Introduction
Claim denials are one of the biggest frustrations for healthcare providers—and one of the biggest threats to cash flow. Most practices don’t lose revenue because they aren’t seeing enough patients. They lose revenue because claims are delayed, denied, or never followed up properly.
The good news? Most denials are preventable.
At Acuity Health Solutions, we work with practices every day to identify where revenue is leaking and fix it at the source. Below are practical medical billing best practices that help reduce denials, speed up reimbursements, and keep cash flowing consistently.
Many denials happen before the claim is even submitted.
1. Start With Accurate Eligibility Verification
Best practices include:
- Verifying insurance eligibility before every visit
- Confirming coverage type (medical vs prescription vs supplemental)
- Checking deductibles, copays, and benefit limitations
- Identifying plans that require referrals or prior authorizations
Eligibility should never be treated as a one-time setup. Payer plans change often, and re-verification protects both revenue and patient satisfaction.
2. Don’t Treat Prior Authorizations as Optional
Missing or incorrect authorizations are among the top denial reasons across specialties like ophthalmology, infusion therapy, and surgery centers.
To reduce authorization-related denials:
- Track authorizations by CPT code and payer
- Monitor expiration dates and visit limits
- Ensure documentation matches the approved services
- Keep authorization proof readily available for appeals
A strong authorization workflow can significantly reduce rework and lost revenue.
3. Focus on Clean Claims the First Time
Submitting clean claims is one of the fastest ways to improve cash flow.
Best practices include:
- Using specialty-specific CPT and ICD-10 codes
- Applying correct modifiers based on payer rules
- Ensuring provider NPI, taxonomy, and place of service are accurate
- Reviewing claims for common formatting and data errors
Every rejected claim adds days—or weeks—to your revenue cycle. Getting it right the first time matters.
4. Address Denials Proactively, Not Reactively
Denials should never be handled randomly or in isolation.
Effective denial management means:
- Categorizing denials by reason (eligibility, authorization, coding, medical necessity)
- Identifying recurring payer patterns
- Appealing high-value and systematic denials promptly
- Updating workflows to prevent repeat issues
Denials are data. Practices that analyze them consistently recover more revenue and reduce future errors.
5. Keep Accounts Receivable Moving
A growing AR balance is a warning sign, even if collections look steady.
To keep AR under control:
- Follow up on unpaid claims within payer-specific timelines
- Prioritize high-dollar and aged claims
- Avoid letting claims cross the 90-day mark
- Escalate stalled claims before they become write-offs
Healthy cash flow depends on disciplined and consistent AR follow-up.
6. Make Documentation and Coding Work Together
Coding accuracy depends heavily on clinical documentation.
Best practices include:
- Regular communication between providers and billing teams
- Ongoing coding audits and education
- Ensuring documentation clearly supports medical necessity
- Staying current with annual coding updates
When documentation and coding are aligned, denials decrease and compliance risks are minimized.

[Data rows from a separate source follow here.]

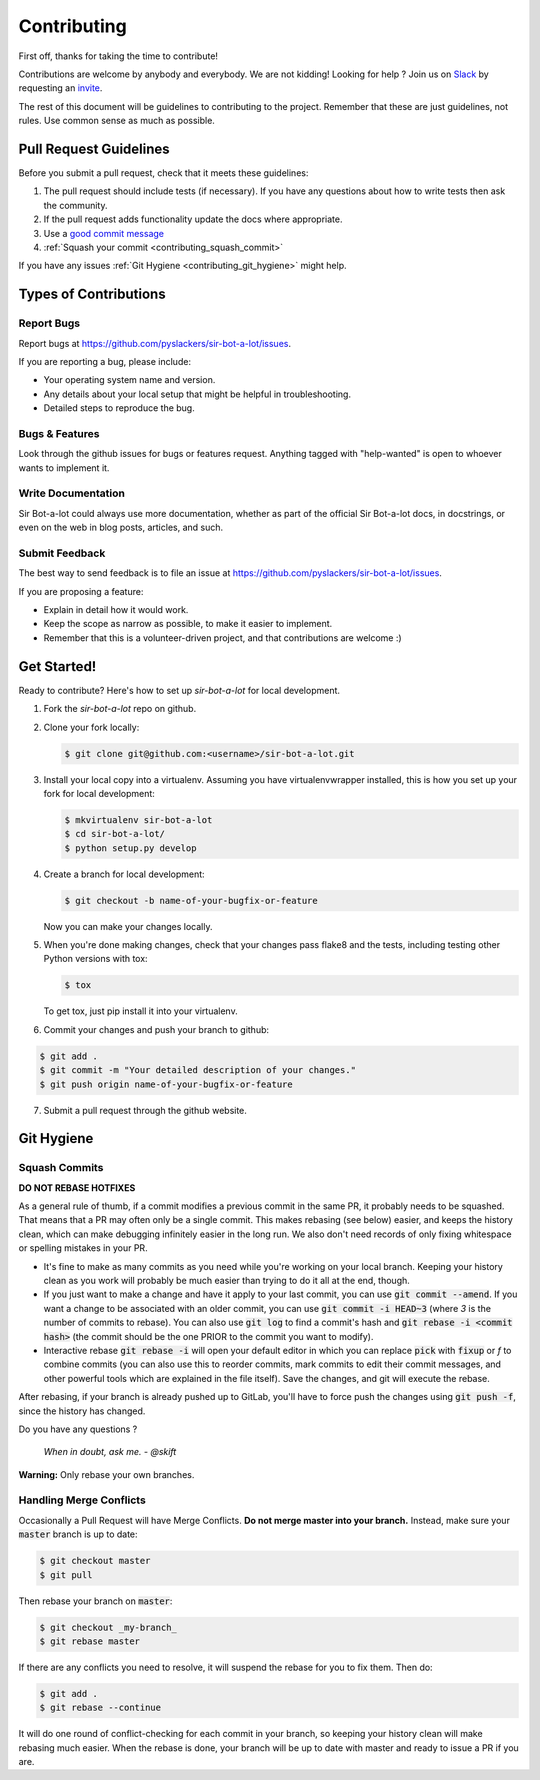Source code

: .. _contributing:

============
Contributing
============

First off, thanks for taking the time to contribute!

Contributions are welcome by anybody and everybody. We are not kidding! Looking for help ? Join us on `Slack`_ by requesting an `invite`_.

The rest of this document will be guidelines to contributing to the project. Remember that these are just guidelines, not rules. Use common sense as much as possible.

.. _invite: http://pythondevelopers.herokuapp.com/
.. _Slack: https://pythondev.slack.com/

Pull Request Guidelines
-----------------------

Before you submit a pull request, check that it meets these guidelines:

1. The pull request should include tests (if necessary). If you have any questions about how to write tests then ask the community.
2. If the pull request adds functionality update the docs where appropriate.
3. Use a `good commit message`_
4. :ref:`Squash your commit <contributing_squash_commit>`

If you have any issues :ref:`Git Hygiene <contributing_git_hygiene>` might help.

.. _good commit message: https://github.com/spring-projects/spring-framework/blob/30bce7/CONTRIBUTING.md#format-commit-messages


Types of Contributions
----------------------

Report Bugs
^^^^^^^^^^^

Report bugs at https://github.com/pyslackers/sir-bot-a-lot/issues.

If you are reporting a bug, please include:

* Your operating system name and version.
* Any details about your local setup that might be helpful in troubleshooting.
* Detailed steps to reproduce the bug.

Bugs & Features
^^^^^^^^^^^^^^^

Look through the github issues for bugs or features request.
Anything tagged with "help-wanted" is open to whoever wants to implement it.


Write Documentation
^^^^^^^^^^^^^^^^^^^

Sir Bot-a-lot could always use more documentation, whether as part of the
official Sir Bot-a-lot docs, in docstrings, or even on the web in blog posts,
articles, and such.

Submit Feedback
^^^^^^^^^^^^^^^

The best way to send feedback is to file an issue at https://github.com/pyslackers/sir-bot-a-lot/issues.

If you are proposing a feature:

* Explain in detail how it would work.
* Keep the scope as narrow as possible, to make it easier to implement.
* Remember that this is a volunteer-driven project, and that contributions
  are welcome :)

Get Started!
------------

Ready to contribute? Here's how to set up `sir-bot-a-lot` for local development.

1. Fork the `sir-bot-a-lot` repo on github.
2. Clone your fork locally:

   .. code-block:: console

       $ git clone git@github.com:<username>/sir-bot-a-lot.git

3. Install your local copy into a virtualenv. Assuming you have virtualenvwrapper installed, this is how you set up your fork for local development:

   .. code-block:: console

       $ mkvirtualenv sir-bot-a-lot
       $ cd sir-bot-a-lot/
       $ python setup.py develop

4. Create a branch for local development:

   .. code-block:: console

       $ git checkout -b name-of-your-bugfix-or-feature

   Now you can make your changes locally.

5. When you're done making changes, check that your changes pass flake8 and the tests, including testing other Python versions with tox:

   .. code-block:: console

       $ tox

   To get tox, just pip install it into your virtualenv.

6. Commit your changes and push your branch to github:

.. code-block:: console

       $ git add .
       $ git commit -m "Your detailed description of your changes."
       $ git push origin name-of-your-bugfix-or-feature

7. Submit a pull request through the github website.

Git Hygiene
-----------

.. _contributing_git_hygiene:


Squash Commits
^^^^^^^^^^^^^^

.. _contributing_squash_commit:

**DO NOT REBASE HOTFIXES**

As a general rule of thumb, if a commit modifies a previous commit in the same PR, it probably needs to be squashed. That means that a PR may often only be a single commit. This makes rebasing (see below) easier, and keeps the history clean, which can make debugging infinitely easier in the long run. We also don't need records of only fixing whitespace or spelling mistakes in your PR.

- It's fine to make as many commits as you need while you're working on your local branch. Keeping your history clean as you work will probably be much easier than trying to do it all at the end, though.

- If you just want to make a change and have it apply to your last commit, you can use :code:`git commit --amend`. If you want a change to be associated with an older commit, you can use :code:`git commit -i HEAD~3` (where `3` is the number of commits to rebase). You can also use :code:`git log` to find a commit's hash and :code:`git rebase -i <commit hash>` (the commit should be the one PRIOR to the commit you want to modify).

- Interactive rebase :code:`git rebase -i` will open your default editor in which you can replace :code:`pick` with :code:`fixup` or `f` to combine commits (you can also use this to reorder commits, mark commits to edit their commit messages, and other powerful tools which are explained in the file itself). Save the changes, and git will execute the rebase.

After rebasing, if your branch is already pushed up to GitLab, you'll have to force push the changes using :code:`git push -f`, since the history has changed.

Do you have any questions ?

    *When in doubt, ask me. - @skift*

**Warning:** Only rebase your own branches.

Handling Merge Conflicts
^^^^^^^^^^^^^^^^^^^^^^^^

Occasionally a Pull Request will have Merge Conflicts. **Do not merge master into your branch.** Instead, make sure your :code:`master` branch is up to date:

.. code-block:: console

   $ git checkout master
   $ git pull

Then rebase your branch on :code:`master`:

.. code-block:: console

   $ git checkout _my-branch_
   $ git rebase master

If there are any conflicts you need to resolve, it will suspend the rebase for you to fix them. Then do:

.. code-block:: console

   $ git add .
   $ git rebase --continue


It will do one round of conflict-checking for each commit in your branch, so keeping your history clean will make rebasing much easier. When the rebase is done, your branch will be up to date with master and ready to issue a PR if you are.
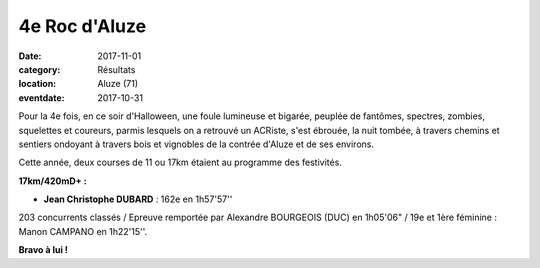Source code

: 4e Roc d'Aluze
==============

:date: 2017-11-01
:category: Résultats
:location: Aluze (71)
:eventdate: 2017-10-31

.. image:: http://assets.acr-dijon.org/aluze2017.jpg


Pour la 4e fois, en ce soir d'Halloween, une foule lumineuse et bigarée, peuplée de fantômes, spectres, zombies, squelettes et coureurs, parmis lesquels on a retrouvé un ACRiste, s'est ébrouée, la nuit tombée, à travers chemins et sentiers ondoyant à travers bois et vignobles de la contrée d'Aluze et de ses environs.

Cette année, deux courses de 11 ou 17km étaient au programme des festivités.

**17km/420mD+ :**

- **Jean Christophe DUBARD** : 162e en 1h57'57''

203 concurrents classés / Epreuve remportée par Alexandre BOURGEOIS (DUC) en 1h05'06" / 19e et 1ère féminine : Manon CAMPANO en 1h22'15''.

**Bravo à lui !**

7. Track the Right Metrics
You can’t improve what you don’t measure.
Key metrics every practice should monitor:
- First-pass claim acceptance rate
- Denial rate by payer
- Days in accounts receivable
- Net collection rate
These numbers provide early warning signs and help leadership make informed decisions before revenue is impacted.

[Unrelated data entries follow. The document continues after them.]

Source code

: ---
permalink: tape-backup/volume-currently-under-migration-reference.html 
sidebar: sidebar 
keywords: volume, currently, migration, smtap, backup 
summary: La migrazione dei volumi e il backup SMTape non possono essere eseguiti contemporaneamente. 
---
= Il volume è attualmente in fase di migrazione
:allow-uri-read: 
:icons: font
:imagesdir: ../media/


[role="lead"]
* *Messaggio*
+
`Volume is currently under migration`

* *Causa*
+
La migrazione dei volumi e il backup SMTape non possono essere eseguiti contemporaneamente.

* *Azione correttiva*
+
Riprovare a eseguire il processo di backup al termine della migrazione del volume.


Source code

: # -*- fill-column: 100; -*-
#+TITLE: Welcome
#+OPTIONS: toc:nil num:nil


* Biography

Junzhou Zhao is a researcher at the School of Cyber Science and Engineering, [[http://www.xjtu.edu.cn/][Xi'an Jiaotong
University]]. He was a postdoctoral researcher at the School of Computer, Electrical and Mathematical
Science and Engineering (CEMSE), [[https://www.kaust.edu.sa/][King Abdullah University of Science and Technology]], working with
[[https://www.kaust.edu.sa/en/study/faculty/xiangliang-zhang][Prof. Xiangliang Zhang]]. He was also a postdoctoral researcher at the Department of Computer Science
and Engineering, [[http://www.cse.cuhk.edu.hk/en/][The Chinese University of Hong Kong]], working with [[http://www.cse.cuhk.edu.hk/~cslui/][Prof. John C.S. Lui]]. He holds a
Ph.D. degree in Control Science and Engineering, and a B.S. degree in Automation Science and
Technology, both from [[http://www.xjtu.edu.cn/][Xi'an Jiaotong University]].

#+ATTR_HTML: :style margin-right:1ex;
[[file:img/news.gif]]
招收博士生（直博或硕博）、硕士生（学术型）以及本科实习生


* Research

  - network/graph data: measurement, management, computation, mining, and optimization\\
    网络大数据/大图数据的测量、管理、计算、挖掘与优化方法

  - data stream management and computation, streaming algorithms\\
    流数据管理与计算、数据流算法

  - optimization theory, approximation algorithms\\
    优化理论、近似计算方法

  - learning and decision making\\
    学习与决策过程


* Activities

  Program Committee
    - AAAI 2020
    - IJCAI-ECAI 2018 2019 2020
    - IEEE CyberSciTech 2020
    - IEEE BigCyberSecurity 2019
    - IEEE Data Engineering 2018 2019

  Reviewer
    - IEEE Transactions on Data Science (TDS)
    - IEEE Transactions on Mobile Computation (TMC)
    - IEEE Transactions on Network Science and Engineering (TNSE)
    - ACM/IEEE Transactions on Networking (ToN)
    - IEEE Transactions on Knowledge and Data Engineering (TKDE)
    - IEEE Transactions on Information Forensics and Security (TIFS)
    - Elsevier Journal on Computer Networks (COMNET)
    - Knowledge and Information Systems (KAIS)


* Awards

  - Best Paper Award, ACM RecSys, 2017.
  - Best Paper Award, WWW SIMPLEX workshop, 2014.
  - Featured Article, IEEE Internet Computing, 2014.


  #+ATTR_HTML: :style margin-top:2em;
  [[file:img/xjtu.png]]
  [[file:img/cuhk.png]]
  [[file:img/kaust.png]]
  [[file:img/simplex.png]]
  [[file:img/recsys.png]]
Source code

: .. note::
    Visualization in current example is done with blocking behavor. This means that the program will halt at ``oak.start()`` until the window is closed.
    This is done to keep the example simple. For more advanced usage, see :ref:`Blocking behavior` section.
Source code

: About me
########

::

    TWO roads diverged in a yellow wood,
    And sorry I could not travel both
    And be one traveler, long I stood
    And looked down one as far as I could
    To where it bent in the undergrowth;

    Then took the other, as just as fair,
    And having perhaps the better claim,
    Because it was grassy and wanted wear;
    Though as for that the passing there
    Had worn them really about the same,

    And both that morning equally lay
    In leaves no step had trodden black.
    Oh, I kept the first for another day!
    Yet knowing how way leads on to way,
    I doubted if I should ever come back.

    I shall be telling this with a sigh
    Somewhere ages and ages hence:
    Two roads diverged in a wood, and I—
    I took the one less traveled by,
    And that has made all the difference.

8. Consider Expert Support When Needed
As billing rules become more complex and staffing becomes harder, many practices struggle to keep everything in-house.

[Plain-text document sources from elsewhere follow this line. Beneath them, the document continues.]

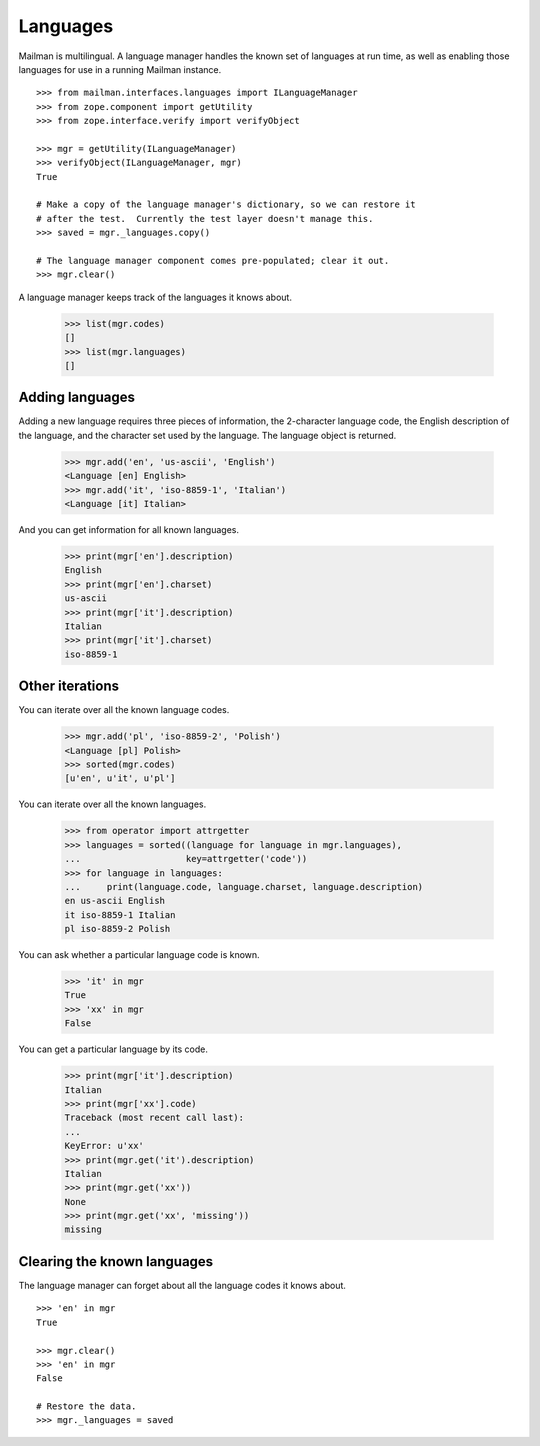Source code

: =========
Languages
=========

Mailman is multilingual.  A language manager handles the known set of
languages at run time, as well as enabling those languages for use in a
running Mailman instance.
::

    >>> from mailman.interfaces.languages import ILanguageManager
    >>> from zope.component import getUtility
    >>> from zope.interface.verify import verifyObject

    >>> mgr = getUtility(ILanguageManager)
    >>> verifyObject(ILanguageManager, mgr)
    True

    # Make a copy of the language manager's dictionary, so we can restore it
    # after the test.  Currently the test layer doesn't manage this.
    >>> saved = mgr._languages.copy()

    # The language manager component comes pre-populated; clear it out.
    >>> mgr.clear()

A language manager keeps track of the languages it knows about.

    >>> list(mgr.codes)
    []
    >>> list(mgr.languages)
    []


Adding languages
================

Adding a new language requires three pieces of information, the 2-character
language code, the English description of the language, and the character set
used by the language.  The language object is returned.

    >>> mgr.add('en', 'us-ascii', 'English')
    <Language [en] English>
    >>> mgr.add('it', 'iso-8859-1', 'Italian')
    <Language [it] Italian>

And you can get information for all known languages.

    >>> print(mgr['en'].description)
    English
    >>> print(mgr['en'].charset)
    us-ascii
    >>> print(mgr['it'].description)
    Italian
    >>> print(mgr['it'].charset)
    iso-8859-1


Other iterations
================

You can iterate over all the known language codes.

    >>> mgr.add('pl', 'iso-8859-2', 'Polish')
    <Language [pl] Polish>
    >>> sorted(mgr.codes)
    [u'en', u'it', u'pl']

You can iterate over all the known languages.

    >>> from operator import attrgetter
    >>> languages = sorted((language for language in mgr.languages),
    ...                    key=attrgetter('code'))
    >>> for language in languages:
    ...     print(language.code, language.charset, language.description)
    en us-ascii English
    it iso-8859-1 Italian
    pl iso-8859-2 Polish

You can ask whether a particular language code is known.

    >>> 'it' in mgr
    True
    >>> 'xx' in mgr
    False

You can get a particular language by its code.

    >>> print(mgr['it'].description)
    Italian
    >>> print(mgr['xx'].code)
    Traceback (most recent call last):
    ...
    KeyError: u'xx'
    >>> print(mgr.get('it').description)
    Italian
    >>> print(mgr.get('xx'))
    None
    >>> print(mgr.get('xx', 'missing'))
    missing


Clearing the known languages
============================

The language manager can forget about all the language codes it knows about.
::

    >>> 'en' in mgr
    True

    >>> mgr.clear()
    >>> 'en' in mgr
    False

    # Restore the data.
    >>> mgr._languages = saved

Working with an experienced RCM partner can help:
- Reduce denials through specialized expertise
- Improve cash flow consistency
- Maintain compliance with payer and regulatory changes
- Free up staff to focus on patient care
The goal isn’t just billing claims—it’s collecting what you’ve earned.
Final Thoughts
Reducing claim denials isn’t about working harder. It’s about tightening processes, paying attention to details, and addressing issues early in the revenue cycle.
Practices that follow these Medical Billing Best Practices see:
- Faster reimbursements
- Fewer write-offs
- More predictable cash flow
- Less operational stress
At Acuity Health Solutions, we help practices turn billing from a constant challenge into a reliable revenue engine.